Train Two Dogs To Get Along
I have an 8 year old Pomeranian poodle mix and a 5 month old lab puppy. The two dogs do not get along. I have kept the puppy on a leash in the house but she will not leave the older dog alone. The little dog has a safe place on the couch but I continue to have to monitor the puppy on the leash. I have tried in the kitchen letting the puppy off the leash with the Pomeranian poodle . The small dog goes under a chair and growls and barks at the lab and the lab continues to want to play . The puppy has been to puppy kindergarten and seems to get along with other dogs that are her size. The older dog has also hid behind the couch when the puppy is loose even when the puppy is not bothering her. There has been times when I sit on the floor with the puppy and the older dog will lay on the couch and be okay. What should I do to help this socialization problem I have asked vets and a dog trainer and no one can give me any advice.
Thanks for your question. I always joke with my clients that I sound like a broken record when talking about behavior problems. It seems like every problem that someone has with their dog I always start preaching about obedience, obedience, obedience.
And therein lies your challenge. You need to achieve some really nice obedience with the lab in order to overcome this problem but, at the same time, your lab is quite young. It’s going to take a bit of time to achieve the level of obedience you need. Let me give you a few tips, though, to best focus your training efforts:
- Continue with your pup on a leash. This is still a good idea. At five months of age, though, and with a spirited dog I would also recommend having a training collar on your dog so that any corrections you need to give are more efficient.

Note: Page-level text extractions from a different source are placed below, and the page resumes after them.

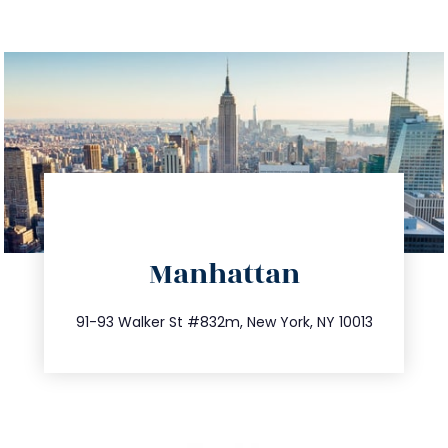
directions
Manhattan
info@trustsandestate.com
212.404.7681
91-93 Walker St #832m, New York, NY 10013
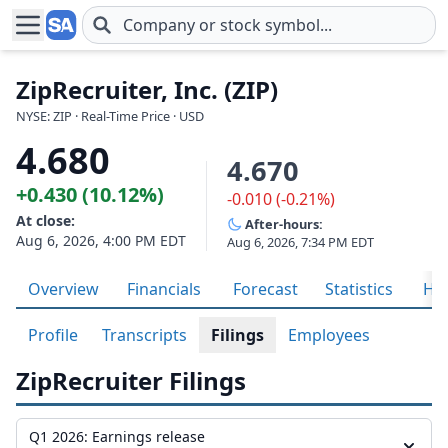
Skip to main content
ZipRecruiter, Inc. (ZIP)
NYSE: ZIP · Real-Time Price · USD
4.680
4.670
+0.430 (10.12%)
-0.010 (-0.21%)
At close:
After-hours:
Aug 6, 2026, 4:00 PM EDT
Aug 6, 2026, 7:34 PM EDT
Overview
Financials
Forecast
Statistics
His
Profile
Transcripts
Filings
Employees
ZipRecruiter Filings
Q1 2026: Earnings release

- Focus on a few core behaviors. I would focus on teaching a ‘place’ command where your pup goes to a bed and stays put. This is one of the first things I do in a situation like this. If your puppy is staying in a bed it will allow the Pomeranian to have a little more freedom from fear around the house. It will also help you start teaching the ‘tone’ of your home that it isn’t appropriate to be running and bounding around the house.
- Along with a place command focus on sitting, lying down, and staying put. The biggest thing you can do for both of these dogs is have a lab that stays when told. Once this happens you can simply have the lab stay while you focus on whatever else you are doing. Right now you’ve got to be 100% supervisory with your pup but if you can get your puppy staying when told you can start to get some freedom and relief.
- Train the puppy to walk by your side perfectly; no pulling or wandering. Once the lab is walking well start walking the dogs together with the lab on one side and the Pomeranian on another. One of the best things I’ve found for helping two dogs bond together is to get them walking together. I find it best that you’ve got the dogs on opposite sides so that you act as a buffer.
- It wouldn’t hurt to do some touch up obedience with the Pomeranian. Obedience would help remind him of the leader that you should be for him.
With a puppy this young it’s going to take you a month or two in order to start gaining the peace in your house you are looking for. If you stay consistent over these next few weeks, though, you’ll start to see some nice results.
UPDATE: After giving the advice we received a follow up question:
I have been working on place and am using a training collar and leash . When my dog is on her bed and I move away she whines and barks at me. Right now I am trying to ignore this behavior because she is staying in her place. Should I be doing anything about the barking. Sometimes my dog has toys on her bed should I remove them when I am working on place? Sometimes she will stay put and chew on a toy but then I was wondering is this a distraction?
With her being only five months old it’s great that she is staying put. It is a pain, though, to have the dog protest so much. The good thing about protest is that it shows the dog is understanding the training concept otherwise there would be nothing to protest. There are two main ways to deal with this issue:
1- Ignore it. Ignoring the behavior can work eventually as the dog realizes that she gains no satisfaction from the whining. This is what I call a ‘subtle’ training method and can take more time.
2- Address it head on. As the dog whines I would approach, grab the leash, give a quick correction and repeat ‘place’ to remind the dog to not only stay put but to correct the whining action. This is what I call a more ‘overt’ method and is more labor intensive but will typically get the job done quicker.